Hesiod, the Homeric Hymns, and Homerica

THE MARRIAGE OF CEYX

Fragment #1—Scholiast on Apollonius Rhodius, Arg. i. 128: Hesiod in the “Marriage of Ceyx” says that he (Heracles) landed (from the Argo) to look for water and was left behind in Magnesia near the place called Aphetae because of his desertion there.

Fragment #2—Zenobius 1901, ii. 19: Hesiod used the proverb in the following way: Heracles is represented as having constantly visited the house of Ceyx of Trachis and spoken thus: ‘Of their own selves the good make for the feasts of good.’

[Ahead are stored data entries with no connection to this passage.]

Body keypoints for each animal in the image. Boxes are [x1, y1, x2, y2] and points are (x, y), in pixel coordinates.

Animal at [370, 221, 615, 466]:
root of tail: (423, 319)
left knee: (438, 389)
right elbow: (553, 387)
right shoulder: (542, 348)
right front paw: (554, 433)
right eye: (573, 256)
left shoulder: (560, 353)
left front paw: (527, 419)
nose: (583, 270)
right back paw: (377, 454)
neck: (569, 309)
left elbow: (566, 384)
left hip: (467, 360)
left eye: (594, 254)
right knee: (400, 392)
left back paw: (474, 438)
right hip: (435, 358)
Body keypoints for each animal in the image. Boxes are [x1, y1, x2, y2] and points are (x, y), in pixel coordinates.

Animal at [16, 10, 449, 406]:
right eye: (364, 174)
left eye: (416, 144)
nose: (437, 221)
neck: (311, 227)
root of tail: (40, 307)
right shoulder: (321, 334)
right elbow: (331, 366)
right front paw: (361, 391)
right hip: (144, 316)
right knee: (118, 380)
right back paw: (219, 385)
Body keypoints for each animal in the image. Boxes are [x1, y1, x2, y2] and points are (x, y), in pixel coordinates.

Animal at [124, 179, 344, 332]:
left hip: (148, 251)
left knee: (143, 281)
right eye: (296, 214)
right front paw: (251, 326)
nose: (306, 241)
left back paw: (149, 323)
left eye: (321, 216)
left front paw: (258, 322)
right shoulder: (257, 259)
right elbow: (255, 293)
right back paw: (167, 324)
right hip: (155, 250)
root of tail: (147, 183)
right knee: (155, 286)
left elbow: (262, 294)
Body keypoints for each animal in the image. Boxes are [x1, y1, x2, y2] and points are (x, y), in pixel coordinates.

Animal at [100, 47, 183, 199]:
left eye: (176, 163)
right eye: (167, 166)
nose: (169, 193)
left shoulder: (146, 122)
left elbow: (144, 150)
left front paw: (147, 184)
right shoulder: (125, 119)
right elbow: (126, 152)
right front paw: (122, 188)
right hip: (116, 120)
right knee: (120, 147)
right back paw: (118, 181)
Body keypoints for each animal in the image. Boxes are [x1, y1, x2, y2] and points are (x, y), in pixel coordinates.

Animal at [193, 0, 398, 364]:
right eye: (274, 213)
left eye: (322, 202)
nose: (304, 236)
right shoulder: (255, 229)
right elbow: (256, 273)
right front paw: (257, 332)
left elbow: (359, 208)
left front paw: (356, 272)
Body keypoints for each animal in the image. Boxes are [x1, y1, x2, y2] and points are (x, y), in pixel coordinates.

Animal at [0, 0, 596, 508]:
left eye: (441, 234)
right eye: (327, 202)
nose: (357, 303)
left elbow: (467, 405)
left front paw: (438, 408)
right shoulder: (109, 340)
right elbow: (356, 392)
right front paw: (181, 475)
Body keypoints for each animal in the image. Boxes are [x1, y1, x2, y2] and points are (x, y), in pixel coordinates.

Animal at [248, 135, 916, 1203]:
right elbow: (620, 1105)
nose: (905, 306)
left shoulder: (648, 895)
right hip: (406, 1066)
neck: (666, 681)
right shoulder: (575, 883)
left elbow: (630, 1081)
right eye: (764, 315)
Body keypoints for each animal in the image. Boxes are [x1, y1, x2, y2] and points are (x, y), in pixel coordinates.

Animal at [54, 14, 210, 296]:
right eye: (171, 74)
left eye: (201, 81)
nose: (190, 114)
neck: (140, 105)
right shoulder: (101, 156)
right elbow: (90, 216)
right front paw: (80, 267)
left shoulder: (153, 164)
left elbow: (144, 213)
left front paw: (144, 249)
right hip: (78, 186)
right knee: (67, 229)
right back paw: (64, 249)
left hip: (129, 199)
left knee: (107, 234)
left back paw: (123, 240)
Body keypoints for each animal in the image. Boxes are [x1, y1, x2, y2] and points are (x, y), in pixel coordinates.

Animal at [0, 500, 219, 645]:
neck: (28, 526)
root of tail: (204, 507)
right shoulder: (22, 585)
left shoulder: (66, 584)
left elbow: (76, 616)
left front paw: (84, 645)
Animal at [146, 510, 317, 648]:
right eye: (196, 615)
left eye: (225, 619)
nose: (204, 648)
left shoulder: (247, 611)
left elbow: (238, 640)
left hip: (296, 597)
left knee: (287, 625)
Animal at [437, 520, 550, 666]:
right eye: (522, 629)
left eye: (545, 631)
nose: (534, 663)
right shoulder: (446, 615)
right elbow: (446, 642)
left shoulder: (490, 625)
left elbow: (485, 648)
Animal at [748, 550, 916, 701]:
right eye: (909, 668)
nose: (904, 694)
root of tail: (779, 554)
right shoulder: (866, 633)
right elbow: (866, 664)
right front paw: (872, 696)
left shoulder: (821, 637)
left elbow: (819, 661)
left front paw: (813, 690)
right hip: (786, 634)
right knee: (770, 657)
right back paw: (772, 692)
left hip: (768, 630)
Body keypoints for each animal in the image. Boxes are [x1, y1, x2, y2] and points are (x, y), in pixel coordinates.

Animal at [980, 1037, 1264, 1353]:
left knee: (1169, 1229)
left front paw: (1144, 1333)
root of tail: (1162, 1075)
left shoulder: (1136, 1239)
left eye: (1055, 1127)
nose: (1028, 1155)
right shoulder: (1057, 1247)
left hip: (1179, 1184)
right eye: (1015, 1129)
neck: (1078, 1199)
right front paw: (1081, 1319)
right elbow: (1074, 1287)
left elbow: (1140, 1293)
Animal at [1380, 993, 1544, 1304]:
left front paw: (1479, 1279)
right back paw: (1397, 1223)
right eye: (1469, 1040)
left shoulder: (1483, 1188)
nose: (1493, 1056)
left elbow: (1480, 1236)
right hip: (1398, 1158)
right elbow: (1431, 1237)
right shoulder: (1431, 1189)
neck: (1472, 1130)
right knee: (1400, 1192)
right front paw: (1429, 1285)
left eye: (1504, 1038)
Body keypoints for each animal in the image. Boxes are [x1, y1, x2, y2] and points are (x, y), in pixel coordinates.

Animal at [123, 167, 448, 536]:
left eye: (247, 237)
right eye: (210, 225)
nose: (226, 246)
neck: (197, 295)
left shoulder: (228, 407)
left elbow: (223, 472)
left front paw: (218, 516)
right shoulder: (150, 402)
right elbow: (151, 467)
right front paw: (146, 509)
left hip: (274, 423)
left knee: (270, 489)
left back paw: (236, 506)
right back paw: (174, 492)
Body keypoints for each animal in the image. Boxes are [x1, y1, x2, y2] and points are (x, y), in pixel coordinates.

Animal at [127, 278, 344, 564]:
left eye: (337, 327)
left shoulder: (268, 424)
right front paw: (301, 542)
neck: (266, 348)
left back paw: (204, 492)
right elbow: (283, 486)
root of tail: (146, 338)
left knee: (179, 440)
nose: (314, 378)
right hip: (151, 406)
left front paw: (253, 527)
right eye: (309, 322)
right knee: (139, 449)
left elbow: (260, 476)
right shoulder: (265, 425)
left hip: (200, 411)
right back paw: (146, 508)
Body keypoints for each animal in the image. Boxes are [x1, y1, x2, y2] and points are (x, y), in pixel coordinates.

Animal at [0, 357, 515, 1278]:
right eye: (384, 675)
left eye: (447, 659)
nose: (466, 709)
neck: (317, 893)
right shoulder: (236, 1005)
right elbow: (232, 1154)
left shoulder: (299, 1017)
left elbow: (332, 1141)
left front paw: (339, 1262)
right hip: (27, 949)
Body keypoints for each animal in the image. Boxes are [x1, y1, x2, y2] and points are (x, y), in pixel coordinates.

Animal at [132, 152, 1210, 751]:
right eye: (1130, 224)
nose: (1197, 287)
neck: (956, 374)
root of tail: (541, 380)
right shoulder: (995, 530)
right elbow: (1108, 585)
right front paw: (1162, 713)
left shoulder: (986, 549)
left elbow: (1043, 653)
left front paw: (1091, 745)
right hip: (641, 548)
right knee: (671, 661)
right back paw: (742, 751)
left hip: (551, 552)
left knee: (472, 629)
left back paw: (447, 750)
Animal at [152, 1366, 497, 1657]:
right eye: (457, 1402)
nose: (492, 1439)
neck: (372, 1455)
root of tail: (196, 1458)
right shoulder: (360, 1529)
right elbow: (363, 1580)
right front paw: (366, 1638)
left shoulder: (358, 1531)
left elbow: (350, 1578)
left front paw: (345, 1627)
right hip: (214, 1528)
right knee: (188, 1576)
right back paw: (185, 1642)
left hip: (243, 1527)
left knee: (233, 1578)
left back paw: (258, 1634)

Fragment #3—Scholiast on Homer, Il. xiv. 119: ‘And horse-driving Ceyx beholding...’

Fragment #4—Athenaeus, ii. p. 49b: Hesiod in the “Marriage of Ceyx”—for though grammar-school boys alienate it from the poet, yet I consider the poem ancient—calls the tables tripods.

Fragment #5—Gregory of Corinth, On Forms of Speech (Rhett. Gr. vii. 776): ‘But when they had done with desire for the equal-shared feast, even then they brought from the forest the mother of a mother (sc. wood), dry and parched, to be slain by her own children’ (sc. to be burnt in the flames).